● Direction
Retype the records below without any change, covering the stretch from the start of the records through the line that contains "catalogue / barcode: US 747019", both ends included.

● Dataset excerpt
########

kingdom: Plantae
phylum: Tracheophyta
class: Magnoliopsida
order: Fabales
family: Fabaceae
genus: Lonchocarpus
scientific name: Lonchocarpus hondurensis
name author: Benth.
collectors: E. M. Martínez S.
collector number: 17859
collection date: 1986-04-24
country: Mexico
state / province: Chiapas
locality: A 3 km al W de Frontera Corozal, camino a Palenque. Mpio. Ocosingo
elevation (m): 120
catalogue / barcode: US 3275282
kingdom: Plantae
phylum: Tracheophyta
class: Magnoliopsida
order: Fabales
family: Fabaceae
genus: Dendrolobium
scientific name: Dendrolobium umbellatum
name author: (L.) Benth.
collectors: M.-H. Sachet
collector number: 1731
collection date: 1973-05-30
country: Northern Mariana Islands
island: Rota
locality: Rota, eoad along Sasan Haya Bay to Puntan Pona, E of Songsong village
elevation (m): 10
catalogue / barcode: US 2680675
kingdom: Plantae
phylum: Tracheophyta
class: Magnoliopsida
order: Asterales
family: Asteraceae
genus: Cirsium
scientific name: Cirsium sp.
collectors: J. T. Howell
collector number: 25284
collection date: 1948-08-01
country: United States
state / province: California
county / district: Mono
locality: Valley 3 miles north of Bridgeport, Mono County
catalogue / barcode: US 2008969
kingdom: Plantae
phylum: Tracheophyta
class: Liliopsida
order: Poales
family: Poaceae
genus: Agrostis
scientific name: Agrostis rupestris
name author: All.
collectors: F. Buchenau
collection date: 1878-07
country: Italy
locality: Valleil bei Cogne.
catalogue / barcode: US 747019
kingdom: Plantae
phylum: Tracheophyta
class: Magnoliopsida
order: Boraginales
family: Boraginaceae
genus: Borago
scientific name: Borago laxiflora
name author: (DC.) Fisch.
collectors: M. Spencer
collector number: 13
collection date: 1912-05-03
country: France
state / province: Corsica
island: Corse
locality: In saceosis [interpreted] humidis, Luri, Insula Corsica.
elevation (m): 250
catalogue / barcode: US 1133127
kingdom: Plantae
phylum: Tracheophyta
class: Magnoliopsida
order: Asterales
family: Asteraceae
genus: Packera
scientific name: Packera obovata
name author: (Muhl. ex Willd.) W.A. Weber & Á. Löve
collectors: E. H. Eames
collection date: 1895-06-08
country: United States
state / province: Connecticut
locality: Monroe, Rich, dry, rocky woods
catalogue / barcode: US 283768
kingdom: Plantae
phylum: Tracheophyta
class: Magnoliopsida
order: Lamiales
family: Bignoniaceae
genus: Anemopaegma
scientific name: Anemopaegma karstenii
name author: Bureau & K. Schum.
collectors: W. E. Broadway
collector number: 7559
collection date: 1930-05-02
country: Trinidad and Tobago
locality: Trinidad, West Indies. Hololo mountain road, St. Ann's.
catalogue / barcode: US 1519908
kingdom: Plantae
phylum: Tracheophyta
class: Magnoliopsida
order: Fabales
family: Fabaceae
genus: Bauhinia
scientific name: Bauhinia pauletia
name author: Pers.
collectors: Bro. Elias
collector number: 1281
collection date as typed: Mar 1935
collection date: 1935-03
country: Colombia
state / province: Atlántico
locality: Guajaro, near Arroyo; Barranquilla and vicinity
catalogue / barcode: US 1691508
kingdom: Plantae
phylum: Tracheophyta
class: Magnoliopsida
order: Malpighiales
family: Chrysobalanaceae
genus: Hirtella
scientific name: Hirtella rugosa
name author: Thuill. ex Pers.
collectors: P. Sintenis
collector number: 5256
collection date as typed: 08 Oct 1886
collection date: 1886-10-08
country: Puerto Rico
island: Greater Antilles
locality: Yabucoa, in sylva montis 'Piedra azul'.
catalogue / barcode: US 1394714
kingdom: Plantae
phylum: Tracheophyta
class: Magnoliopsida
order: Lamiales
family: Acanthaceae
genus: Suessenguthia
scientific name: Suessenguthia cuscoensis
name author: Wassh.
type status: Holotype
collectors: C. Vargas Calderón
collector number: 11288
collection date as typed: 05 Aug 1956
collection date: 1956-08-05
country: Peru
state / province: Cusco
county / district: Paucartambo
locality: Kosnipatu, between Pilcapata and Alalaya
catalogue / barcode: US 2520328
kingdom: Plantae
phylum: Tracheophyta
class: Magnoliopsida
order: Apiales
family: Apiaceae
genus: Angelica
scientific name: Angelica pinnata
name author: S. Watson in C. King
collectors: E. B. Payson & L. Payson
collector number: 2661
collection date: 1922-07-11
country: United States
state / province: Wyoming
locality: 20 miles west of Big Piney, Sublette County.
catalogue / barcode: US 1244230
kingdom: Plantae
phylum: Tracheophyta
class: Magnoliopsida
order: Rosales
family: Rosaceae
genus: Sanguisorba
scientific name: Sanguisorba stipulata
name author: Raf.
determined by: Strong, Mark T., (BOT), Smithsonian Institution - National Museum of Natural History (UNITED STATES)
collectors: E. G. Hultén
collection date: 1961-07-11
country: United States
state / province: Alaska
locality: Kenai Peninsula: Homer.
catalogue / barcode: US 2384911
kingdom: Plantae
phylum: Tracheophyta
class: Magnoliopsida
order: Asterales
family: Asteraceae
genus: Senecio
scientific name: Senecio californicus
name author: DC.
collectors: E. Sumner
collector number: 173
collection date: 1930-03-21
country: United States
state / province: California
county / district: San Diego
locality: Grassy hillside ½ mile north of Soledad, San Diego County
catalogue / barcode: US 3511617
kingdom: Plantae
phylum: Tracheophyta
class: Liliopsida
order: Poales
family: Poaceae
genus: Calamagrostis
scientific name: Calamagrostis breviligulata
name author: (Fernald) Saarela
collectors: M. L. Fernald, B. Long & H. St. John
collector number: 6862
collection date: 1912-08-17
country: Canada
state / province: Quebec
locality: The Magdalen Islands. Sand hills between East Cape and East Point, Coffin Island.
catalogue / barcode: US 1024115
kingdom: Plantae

########

● Correct output
kingdom: Plantae
phylum: Tracheophyta
class: Magnoliopsida
order: Fabales
family: Fabaceae
genus: Lonchocarpus
scientific name: Lonchocarpus hondurensis
name author: Benth.
collectors: E. M. Martínez S.
collector number: 17859
collection date: 1986-04-24
country: Mexico
state / province: Chiapas
locality: A 3 km al W de Frontera Corozal, camino a Palenque. Mpio. Ocosingo
elevation (m): 120
catalogue / barcode: US 3275282
kingdom: Plantae
phylum: Tracheophyta
class: Magnoliopsida
order: Fabales
family: Fabaceae
genus: Dendrolobium
scientific name: Dendrolobium umbellatum
name author: (L.) Benth.
collectors: M.-H. Sachet
collector number: 1731
collection date: 1973-05-30
country: Northern Mariana Islands
island: Rota
locality: Rota, eoad along Sasan Haya Bay to Puntan Pona, E of Songsong village
elevation (m): 10
catalogue / barcode: US 2680675
kingdom: Plantae
phylum: Tracheophyta
class: Magnoliopsida
order: Asterales
family: Asteraceae
genus: Cirsium
scientific name: Cirsium sp.
collectors: J. T. Howell
collector number: 25284
collection date: 1948-08-01
country: United States
state / province: California
county / district: Mono
locality: Valley 3 miles north of Bridgeport, Mono County
catalogue / barcode: US 2008969
kingdom: Plantae
phylum: Tracheophyta
class: Liliopsida
order: Poales
family: Poaceae
genus: Agrostis
scientific name: Agrostis rupestris
name author: All.
collectors: F. Buchenau
collection date: 1878-07
country: Italy
locality: Valleil bei Cogne.
catalogue / barcode: US 747019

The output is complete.